Dalam penelitiannya, Miller dan Dollard
menunjukan bahwa anak-anak dapat belajar meniru atau tidak meniru seseorang
dalam upaya memperoleh imbalan berupa permen. Dalam percobaannya tersebut, juga
dapat diketahui bahwa anak-anak dapat membedakan orang-orang yang akan ditirunya.
Misalnya jika orang tersebut laki-laki maka akan ditirunya, jika perempuan
tidak. Lebih jauh lagi, sekali perilaku peniruan terpelajari (learned), hasil belajar ini kadang
berlaku umum untuk rangsangan yang sama. Misalnya, anak-anak cenderung lebih
suka meniru orang-orang yang mirip dengan orang yang sebelumnya memberikan
imbalan. Jadi, kita mempelajari banyak perilaku "baru" melalui
pengulangan perilaku orang lain yang kita lihat. Kita contoh perilaku orang-orang lain
tertentu, karena kita mendapatkan
imbalan atas peniruan tersebut dari orang-orang lain tertentu tadi dan juga
dari mereka yang mirip dengan orang-orang lain tertentu tadi, di masa lampau.
Dua puluh tahun berikutnya, Albert Bandura
dan Richard Walters (1959, 1963), mengusulkan satu perbaikan atas gagasan
Miller dan Dollard tentang belajar melalui peniruan. Bandura dan Walters
menyarankan bahwa kita belajar banyak perilaku melalui peniruan, bahkan tanpa adanya penguat (reinforcement) sekalipun yang kita
terima. Kita bisa meniru beberapa perilaku hanya melalui pengamatan terhadap
perilaku model, dan akibat yang ditimbulkannya atas model tersebut. Proses
belajar semacam ini disebut "observational
learning" - pembelajaran melalui pengamatan. Contohnya, percobaan
Bandura dan Walters mengindikasikan bahwa ternyata anak-anak bisa mempunyai
perilaku agresif hanya dengan mengamati perilaku agresif sesosok model,
misalnya melalui film atau bahkan film karton.

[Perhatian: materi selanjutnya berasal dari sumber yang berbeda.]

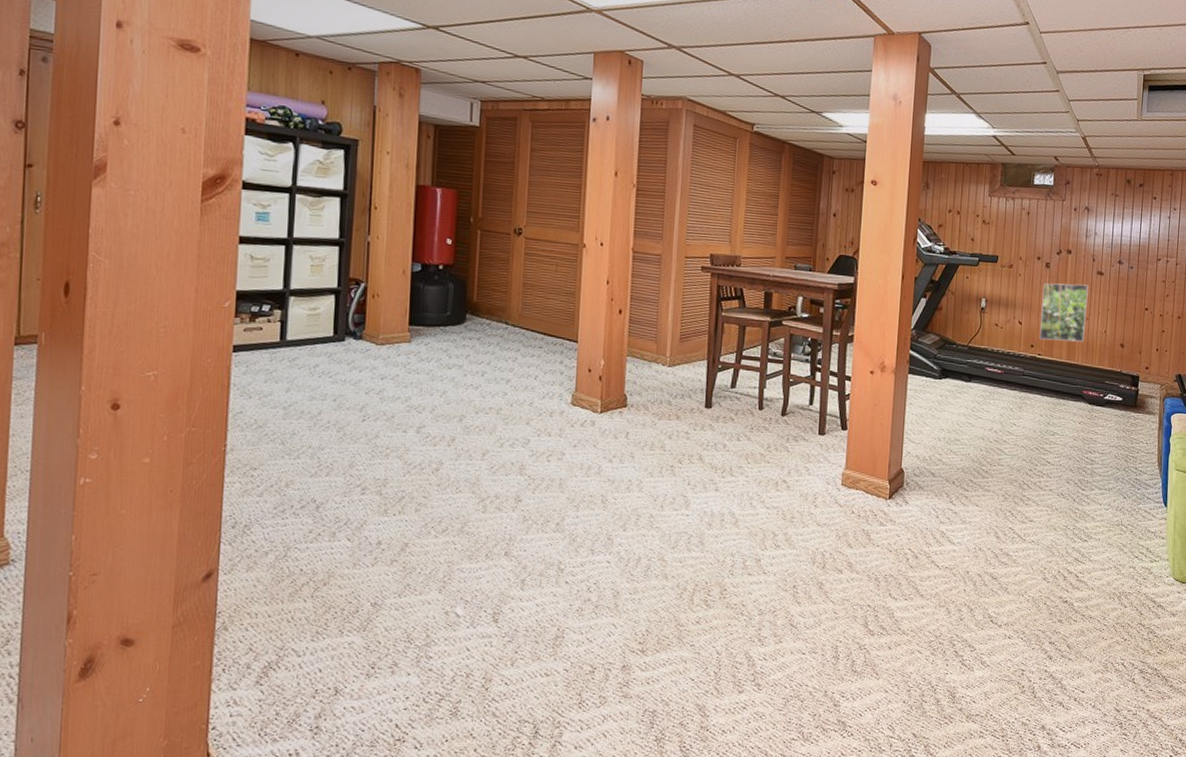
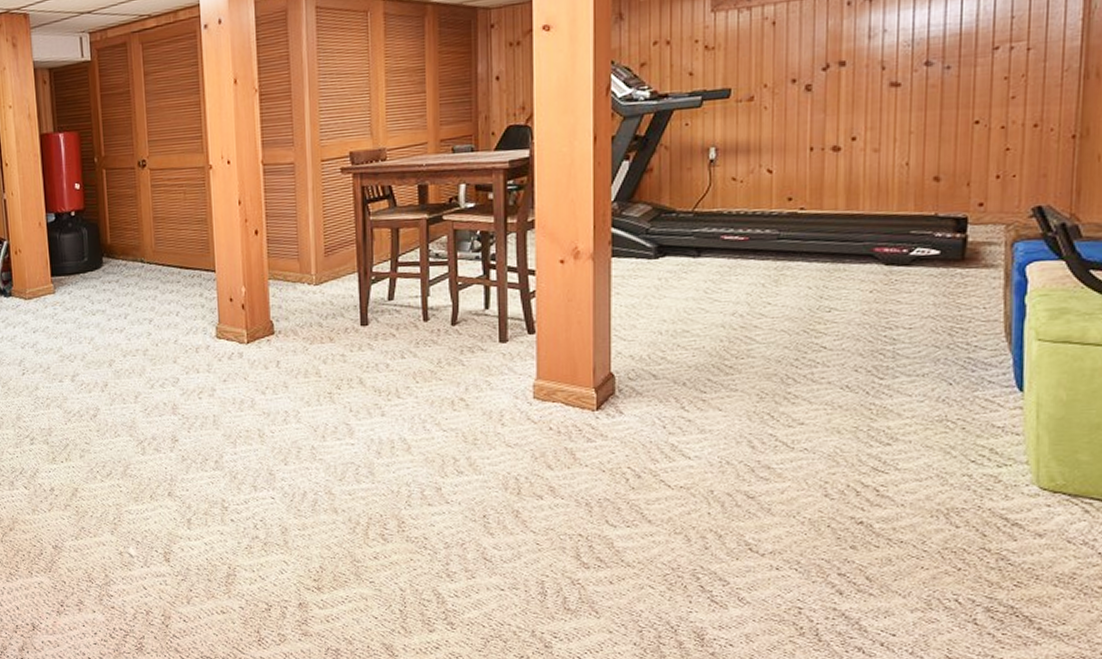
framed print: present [1040,283,1090,342] -> none [801,104,878,188]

Bandura (1971), kemudian menyarankan
agar teori pembelajaran sosial seyogianya diperbaiki lebih jauh lagi. Dia
mengatakan bahwa teori pembelajaran sosial yang benar-benar melulu menggunakan
pendekatan perilaku dan lalu mengabaikan pertimbangan proses mental, perlu
dipikirkan ulang. Menurut versi Bandura, maka
teori pembelajaran sosial membahas tentang (1) bagaimana perilaku kita
dipengaruhi oleh lingkungan melalui penguat (reinforcement) dan observational
learning, (2) cara pandang dan cara pikir yang kita miliki terhadap
informasi, (3) begitu pula sebaliknya, bagaimana perilaku kita mempengaruhi
lingkungan kita dan menciptakan penguat (reinforcement)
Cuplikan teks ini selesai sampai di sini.